=== Request ===
Print every record exactly, with nothing added or left out.
──────────────────────────────
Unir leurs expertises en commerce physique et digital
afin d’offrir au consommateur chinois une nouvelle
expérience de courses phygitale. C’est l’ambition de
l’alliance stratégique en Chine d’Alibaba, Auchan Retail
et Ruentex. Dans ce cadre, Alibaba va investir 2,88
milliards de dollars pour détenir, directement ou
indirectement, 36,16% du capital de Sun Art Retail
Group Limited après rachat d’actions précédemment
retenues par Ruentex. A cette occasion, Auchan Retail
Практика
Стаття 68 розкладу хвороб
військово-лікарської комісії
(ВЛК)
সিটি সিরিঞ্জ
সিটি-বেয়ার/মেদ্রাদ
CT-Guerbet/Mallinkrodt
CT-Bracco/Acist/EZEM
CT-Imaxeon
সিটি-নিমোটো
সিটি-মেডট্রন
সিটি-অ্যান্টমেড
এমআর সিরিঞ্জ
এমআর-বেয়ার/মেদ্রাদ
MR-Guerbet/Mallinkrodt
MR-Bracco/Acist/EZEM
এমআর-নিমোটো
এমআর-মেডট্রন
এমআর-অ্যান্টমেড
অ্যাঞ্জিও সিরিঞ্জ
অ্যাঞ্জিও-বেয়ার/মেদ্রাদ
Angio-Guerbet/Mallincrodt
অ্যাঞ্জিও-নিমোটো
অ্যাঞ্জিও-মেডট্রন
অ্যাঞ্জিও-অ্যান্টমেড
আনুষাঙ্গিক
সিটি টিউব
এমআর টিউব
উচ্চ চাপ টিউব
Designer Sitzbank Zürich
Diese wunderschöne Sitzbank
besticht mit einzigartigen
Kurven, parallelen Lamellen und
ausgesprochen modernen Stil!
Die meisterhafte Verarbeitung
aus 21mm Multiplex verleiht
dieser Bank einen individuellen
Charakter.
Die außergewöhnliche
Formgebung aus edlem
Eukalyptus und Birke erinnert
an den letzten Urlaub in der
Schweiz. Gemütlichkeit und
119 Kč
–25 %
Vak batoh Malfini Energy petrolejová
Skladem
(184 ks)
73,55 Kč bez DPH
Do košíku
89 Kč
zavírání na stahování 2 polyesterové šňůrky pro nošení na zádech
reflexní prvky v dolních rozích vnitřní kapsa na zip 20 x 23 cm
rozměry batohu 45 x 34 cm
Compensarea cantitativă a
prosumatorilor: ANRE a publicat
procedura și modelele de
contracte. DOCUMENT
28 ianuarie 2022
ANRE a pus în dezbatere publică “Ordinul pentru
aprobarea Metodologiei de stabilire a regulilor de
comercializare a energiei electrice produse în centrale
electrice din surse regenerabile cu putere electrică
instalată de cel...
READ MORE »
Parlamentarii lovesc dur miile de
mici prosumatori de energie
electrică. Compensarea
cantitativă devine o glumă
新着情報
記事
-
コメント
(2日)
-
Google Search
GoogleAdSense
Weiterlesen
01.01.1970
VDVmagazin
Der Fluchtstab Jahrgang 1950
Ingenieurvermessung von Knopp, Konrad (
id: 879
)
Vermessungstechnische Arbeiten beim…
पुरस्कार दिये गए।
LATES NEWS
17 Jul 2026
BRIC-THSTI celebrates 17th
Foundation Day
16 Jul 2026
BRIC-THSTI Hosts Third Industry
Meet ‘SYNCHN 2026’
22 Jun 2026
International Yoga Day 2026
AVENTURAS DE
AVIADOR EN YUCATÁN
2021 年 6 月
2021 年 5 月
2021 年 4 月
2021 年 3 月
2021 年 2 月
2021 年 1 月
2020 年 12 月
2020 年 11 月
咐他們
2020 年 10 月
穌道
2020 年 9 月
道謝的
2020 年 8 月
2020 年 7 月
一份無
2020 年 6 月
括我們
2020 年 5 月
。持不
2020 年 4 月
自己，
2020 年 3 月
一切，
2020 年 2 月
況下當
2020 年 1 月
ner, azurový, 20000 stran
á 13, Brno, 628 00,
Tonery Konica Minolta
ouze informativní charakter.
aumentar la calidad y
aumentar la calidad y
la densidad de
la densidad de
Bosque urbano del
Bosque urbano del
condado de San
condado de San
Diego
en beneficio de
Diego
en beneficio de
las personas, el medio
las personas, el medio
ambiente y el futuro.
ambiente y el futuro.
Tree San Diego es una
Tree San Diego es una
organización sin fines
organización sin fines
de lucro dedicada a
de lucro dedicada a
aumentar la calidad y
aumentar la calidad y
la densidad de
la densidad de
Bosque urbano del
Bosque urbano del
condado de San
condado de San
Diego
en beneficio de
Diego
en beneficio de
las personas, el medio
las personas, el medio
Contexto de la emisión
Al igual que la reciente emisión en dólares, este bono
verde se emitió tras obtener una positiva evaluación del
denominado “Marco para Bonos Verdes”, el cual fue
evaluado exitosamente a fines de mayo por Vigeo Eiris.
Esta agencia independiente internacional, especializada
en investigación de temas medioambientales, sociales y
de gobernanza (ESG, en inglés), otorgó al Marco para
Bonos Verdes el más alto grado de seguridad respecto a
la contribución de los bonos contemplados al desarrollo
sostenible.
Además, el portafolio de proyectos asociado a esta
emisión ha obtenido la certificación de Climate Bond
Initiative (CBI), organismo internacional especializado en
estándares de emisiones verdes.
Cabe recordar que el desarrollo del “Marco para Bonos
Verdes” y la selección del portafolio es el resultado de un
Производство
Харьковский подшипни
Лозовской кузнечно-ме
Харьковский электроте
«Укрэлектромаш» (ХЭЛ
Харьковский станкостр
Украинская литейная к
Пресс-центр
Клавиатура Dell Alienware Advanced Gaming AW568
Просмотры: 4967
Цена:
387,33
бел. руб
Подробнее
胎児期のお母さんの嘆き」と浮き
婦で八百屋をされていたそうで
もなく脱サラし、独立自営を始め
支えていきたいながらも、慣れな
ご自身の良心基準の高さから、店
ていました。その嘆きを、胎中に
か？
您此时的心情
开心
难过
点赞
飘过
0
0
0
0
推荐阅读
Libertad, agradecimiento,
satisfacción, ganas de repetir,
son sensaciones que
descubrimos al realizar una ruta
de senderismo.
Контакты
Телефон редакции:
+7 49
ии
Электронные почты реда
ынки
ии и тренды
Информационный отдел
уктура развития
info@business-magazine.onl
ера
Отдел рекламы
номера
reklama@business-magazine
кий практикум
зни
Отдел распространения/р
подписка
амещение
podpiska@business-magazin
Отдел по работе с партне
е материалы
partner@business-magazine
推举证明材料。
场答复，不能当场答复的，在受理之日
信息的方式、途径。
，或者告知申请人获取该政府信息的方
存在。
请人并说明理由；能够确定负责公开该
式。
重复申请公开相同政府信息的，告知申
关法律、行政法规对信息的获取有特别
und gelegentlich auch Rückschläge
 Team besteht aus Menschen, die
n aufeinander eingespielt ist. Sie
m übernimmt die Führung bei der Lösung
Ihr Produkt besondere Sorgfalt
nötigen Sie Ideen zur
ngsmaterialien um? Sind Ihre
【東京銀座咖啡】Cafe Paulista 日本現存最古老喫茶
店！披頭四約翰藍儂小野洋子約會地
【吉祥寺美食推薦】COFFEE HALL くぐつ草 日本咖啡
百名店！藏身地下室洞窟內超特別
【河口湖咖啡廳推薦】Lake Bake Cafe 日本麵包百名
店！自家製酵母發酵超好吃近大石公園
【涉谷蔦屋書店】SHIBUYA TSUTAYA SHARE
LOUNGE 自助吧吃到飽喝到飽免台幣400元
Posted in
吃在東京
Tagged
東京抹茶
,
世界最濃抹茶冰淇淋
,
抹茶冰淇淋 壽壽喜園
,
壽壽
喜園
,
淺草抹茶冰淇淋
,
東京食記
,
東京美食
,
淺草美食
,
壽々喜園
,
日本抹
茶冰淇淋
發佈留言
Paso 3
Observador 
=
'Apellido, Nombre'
──────────────────────────────
=== Output ===
Unir leurs expertises en commerce physique et digital
afin d’offrir au consommateur chinois une nouvelle
expérience de courses phygitale. C’est l’ambition de
l’alliance stratégique en Chine d’Alibaba, Auchan Retail
et Ruentex. Dans ce cadre, Alibaba va investir 2,88
milliards de dollars pour détenir, directement ou
indirectement, 36,16% du capital de Sun Art Retail
Group Limited après rachat d’actions précédemment
retenues par Ruentex. A cette occasion, Auchan Retail
Практика
Стаття 68 розкладу хвороб
військово-лікарської комісії
(ВЛК)
সিটি সিরিঞ্জ
সিটি-বেয়ার/মেদ্রাদ
CT-Guerbet/Mallinkrodt
CT-Bracco/Acist/EZEM
CT-Imaxeon
সিটি-নিমোটো
সিটি-মেডট্রন
সিটি-অ্যান্টমেড
এমআর সিরিঞ্জ
এমআর-বেয়ার/মেদ্রাদ
MR-Guerbet/Mallinkrodt
MR-Bracco/Acist/EZEM
এমআর-নিমোটো
এমআর-মেডট্রন
এমআর-অ্যান্টমেড
অ্যাঞ্জিও সিরিঞ্জ
অ্যাঞ্জিও-বেয়ার/মেদ্রাদ
Angio-Guerbet/Mallincrodt
অ্যাঞ্জিও-নিমোটো
অ্যাঞ্জিও-মেডট্রন
অ্যাঞ্জিও-অ্যান্টমেড
আনুষাঙ্গিক
সিটি টিউব
এমআর টিউব
উচ্চ চাপ টিউব
Designer Sitzbank Zürich
Diese wunderschöne Sitzbank
besticht mit einzigartigen
Kurven, parallelen Lamellen und
ausgesprochen modernen Stil!
Die meisterhafte Verarbeitung
aus 21mm Multiplex verleiht
dieser Bank einen individuellen
Charakter.
Die außergewöhnliche
Formgebung aus edlem
Eukalyptus und Birke erinnert
an den letzten Urlaub in der
Schweiz. Gemütlichkeit und
119 Kč
–25 %
Vak batoh Malfini Energy petrolejová
Skladem
(184 ks)
73,55 Kč bez DPH
Do košíku
89 Kč
zavírání na stahování 2 polyesterové šňůrky pro nošení na zádech
reflexní prvky v dolních rozích vnitřní kapsa na zip 20 x 23 cm
rozměry batohu 45 x 34 cm
Compensarea cantitativă a
prosumatorilor: ANRE a publicat
procedura și modelele de
contracte. DOCUMENT
28 ianuarie 2022
ANRE a pus în dezbatere publică “Ordinul pentru
aprobarea Metodologiei de stabilire a regulilor de
comercializare a energiei electrice produse în centrale
electrice din surse regenerabile cu putere electrică
instalată de cel...
READ MORE »
Parlamentarii lovesc dur miile de
mici prosumatori de energie
electrică. Compensarea
cantitativă devine o glumă
新着情報
記事
-
コメント
(2日)
-
Google Search
GoogleAdSense
Weiterlesen
01.01.1970
VDVmagazin
Der Fluchtstab Jahrgang 1950
Ingenieurvermessung von Knopp, Konrad (
id: 879
)
Vermessungstechnische Arbeiten beim…
पुरस्कार दिये गए।
LATES NEWS
17 Jul 2026
BRIC-THSTI celebrates 17th
Foundation Day
16 Jul 2026
BRIC-THSTI Hosts Third Industry
Meet ‘SYNCHN 2026’
22 Jun 2026
International Yoga Day 2026
AVENTURAS DE
AVIADOR EN YUCATÁN
2021 年 6 月
2021 年 5 月
2021 年 4 月
2021 年 3 月
2021 年 2 月
2021 年 1 月
2020 年 12 月
2020 年 11 月
咐他們
2020 年 10 月
穌道
2020 年 9 月
道謝的
2020 年 8 月
2020 年 7 月
一份無
2020 年 6 月
括我們
2020 年 5 月
。持不
2020 年 4 月
自己，
2020 年 3 月
一切，
2020 年 2 月
況下當
2020 年 1 月
ner, azurový, 20000 stran
á 13, Brno, 628 00,
Tonery Konica Minolta
ouze informativní charakter.
aumentar la calidad y
aumentar la calidad y
la densidad de
la densidad de
Bosque urbano del
Bosque urbano del
condado de San
condado de San
Diego
en beneficio de
Diego
en beneficio de
las personas, el medio
las personas, el medio
ambiente y el futuro.
ambiente y el futuro.
Tree San Diego es una
Tree San Diego es una
organización sin fines
organización sin fines
de lucro dedicada a
de lucro dedicada a
aumentar la calidad y
aumentar la calidad y
la densidad de
la densidad de
Bosque urbano del
Bosque urbano del
condado de San
condado de San
Diego
en beneficio de
Diego
en beneficio de
las personas, el medio
las personas, el medio
Contexto de la emisión
Al igual que la reciente emisión en dólares, este bono
verde se emitió tras obtener una positiva evaluación del
denominado “Marco para Bonos Verdes”, el cual fue
evaluado exitosamente a fines de mayo por Vigeo Eiris.
Esta agencia independiente internacional, especializada
en investigación de temas medioambientales, sociales y
de gobernanza (ESG, en inglés), otorgó al Marco para
Bonos Verdes el más alto grado de seguridad respecto a
la contribución de los bonos contemplados al desarrollo
sostenible.
Además, el portafolio de proyectos asociado a esta
emisión ha obtenido la certificación de Climate Bond
Initiative (CBI), organismo internacional especializado en
estándares de emisiones verdes.
Cabe recordar que el desarrollo del “Marco para Bonos
Verdes” y la selección del portafolio es el resultado de un
Производство
Харьковский подшипни
Лозовской кузнечно-ме
Харьковский электроте
«Укрэлектромаш» (ХЭЛ
Харьковский станкостр
Украинская литейная к
Пресс-центр
Клавиатура Dell Alienware Advanced Gaming AW568
Просмотры: 4967
Цена:
387,33
бел. руб
Подробнее
胎児期のお母さんの嘆き」と浮き
婦で八百屋をされていたそうで
もなく脱サラし、独立自営を始め
支えていきたいながらも、慣れな
ご自身の良心基準の高さから、店
ていました。その嘆きを、胎中に
か？
您此时的心情
开心
难过
点赞
飘过
0
0
0
0
推荐阅读
Libertad, agradecimiento,
satisfacción, ganas de repetir,
son sensaciones que
descubrimos al realizar una ruta
de senderismo.
Контакты
Телефон редакции:
+7 49
ии
Электронные почты реда
ынки
ии и тренды
Информационный отдел
уктура развития
info@business-magazine.onl
ера
Отдел рекламы
номера
reklama@business-magazine
кий практикум
зни
Отдел распространения/р
подписка
амещение
podpiska@business-magazin
Отдел по работе с партне
е материалы
partner@business-magazine
推举证明材料。
场答复，不能当场答复的，在受理之日
信息的方式、途径。
，或者告知申请人获取该政府信息的方
存在。
请人并说明理由；能够确定负责公开该
式。
重复申请公开相同政府信息的，告知申
关法律、行政法规对信息的获取有特别
und gelegentlich auch Rückschläge
 Team besteht aus Menschen, die
n aufeinander eingespielt ist. Sie
m übernimmt die Führung bei der Lösung
Ihr Produkt besondere Sorgfalt
nötigen Sie Ideen zur
ngsmaterialien um? Sind Ihre
【東京銀座咖啡】Cafe Paulista 日本現存最古老喫茶
店！披頭四約翰藍儂小野洋子約會地
【吉祥寺美食推薦】COFFEE HALL くぐつ草 日本咖啡
百名店！藏身地下室洞窟內超特別
【河口湖咖啡廳推薦】Lake Bake Cafe 日本麵包百名
店！自家製酵母發酵超好吃近大石公園
【涉谷蔦屋書店】SHIBUYA TSUTAYA SHARE
LOUNGE 自助吧吃到飽喝到飽免台幣400元
Posted in
吃在東京
Tagged
東京抹茶
,
世界最濃抹茶冰淇淋
,
抹茶冰淇淋 壽壽喜園
,
壽壽
喜園
,
淺草抹茶冰淇淋
,
東京食記
,
東京美食
,
淺草美食
,
壽々喜園
,
日本抹
茶冰淇淋
發佈留言
Paso 3
Observador 
=
'Apellido, Nombre'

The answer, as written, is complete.